9 3.75 ± 10.9 3.75 ± 10.9 p value compared to V1 0.058 <0.0001 <0.0001 Patients of both groups stated that they were satisfied with the therapy, in fact all the patients answered yes to the question: ""Are you satisfied with your analgesic treatment?"" Adverse events Transdermal opioid switching reduced the incidence of adverse events. Nausea STI571 concentration and vomiting persisted in patients suffering from gall bladder cancer and gastric cancer (three patients).

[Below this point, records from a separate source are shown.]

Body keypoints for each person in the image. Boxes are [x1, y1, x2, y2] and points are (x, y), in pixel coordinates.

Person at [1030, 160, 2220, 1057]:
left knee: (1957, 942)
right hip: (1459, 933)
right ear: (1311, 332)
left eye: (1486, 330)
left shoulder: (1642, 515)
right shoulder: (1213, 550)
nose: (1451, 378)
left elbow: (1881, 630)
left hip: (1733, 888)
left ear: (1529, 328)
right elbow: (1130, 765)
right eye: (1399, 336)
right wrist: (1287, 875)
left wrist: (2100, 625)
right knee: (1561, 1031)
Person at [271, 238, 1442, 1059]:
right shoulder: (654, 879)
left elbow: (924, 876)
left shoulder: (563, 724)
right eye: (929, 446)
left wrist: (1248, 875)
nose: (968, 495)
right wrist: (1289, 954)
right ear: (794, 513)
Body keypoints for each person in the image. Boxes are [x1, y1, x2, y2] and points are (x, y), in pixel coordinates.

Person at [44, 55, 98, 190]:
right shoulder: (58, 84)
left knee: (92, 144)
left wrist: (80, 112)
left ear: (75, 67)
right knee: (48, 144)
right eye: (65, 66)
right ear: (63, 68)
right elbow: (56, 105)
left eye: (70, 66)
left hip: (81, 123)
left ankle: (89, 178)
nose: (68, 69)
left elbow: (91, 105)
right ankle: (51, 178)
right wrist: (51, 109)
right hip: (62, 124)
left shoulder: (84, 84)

The number of patients with constipation was also reduced; BTDS group: V1 11 pts, V2 4 pts, V3 5 pts, V4 5 pts and similarly in the FTDS group: V1 10 pts, V2 6 pts, V3 4 pts, V4 5 pts
(table 4 and table 5). Constipation persisted only in patients suffering from colon, brain and lung cancer (9 patients). Moreover, in both groups, dysphoria and sedation disappeared completely after the first week (tables 4 and 5). Table 4 Number of patients with Nausea and/or vomiting Number of patients with constipation Number of patients with dysphoria V1 V2 V3 V4 V1
V2 V3 V4 V1 V2 V3 V4 FTDS 9 6 5 3 10 6 4 5 0 0 0 0 BTDS 8 5 4 2 11 4 5 4 2 0 0 0 Table 5 SEDATION SCALE SEDATION SCALE Number of patients without Sedation Number of patients with slight sedation Number of patients with moderate sedation Number of patients with severe sedation V1 V2 V3 V4 V1 V2 V3 V4 V1 V2 V3 V4 V1 V2 V3 V4 FTDS 10 16 16 16 2 0 0 0 4 0 0 0 0 0 0 0 BTDS 12 16 16 16 3 0 0 0 1 0 0 0 0 0 0 0 Discussion Opioid
switching is a fundamentally useful strategy in long-term treatment of cancer pain, where tolerance phenomena GSI-IX cost and the large number of side-effects can limit the use of these medicines and further diminish the patients’ quality of life [6, 8]. In these cases, switching from one opioid to another is a useful means to establish a more favourable balance between analgesia and toxicity and is regulated in conversion tables in order to ensure fewer side-effects and an improvement in pain symptoms. [7, 9, 10, 12]. The development of tolerance suggests the necessity to increase the drug dose in order to obtain the same analgesic effect [13, 14]. Tolerance development may also be associated with pharmacodynamic, pharmacokinetic and psychological processes resulting Urease in an increase in side effects connected not only with the drug, but also with its metabolites. It may be supposed that by changing the opioid and using lower doses than indicated in conversion tables it is possible, in most cases, to reduce toxicity and improve pain symptoms [6, 15, 16]. According to available data, many ATM inhibitor cancer factors may influence opioid treatment such as individual variability, genetic factors, relation among active metabolites, intrinsic activity, number and types of receptors, as well as issues of efficacy, toxicity and tolerance.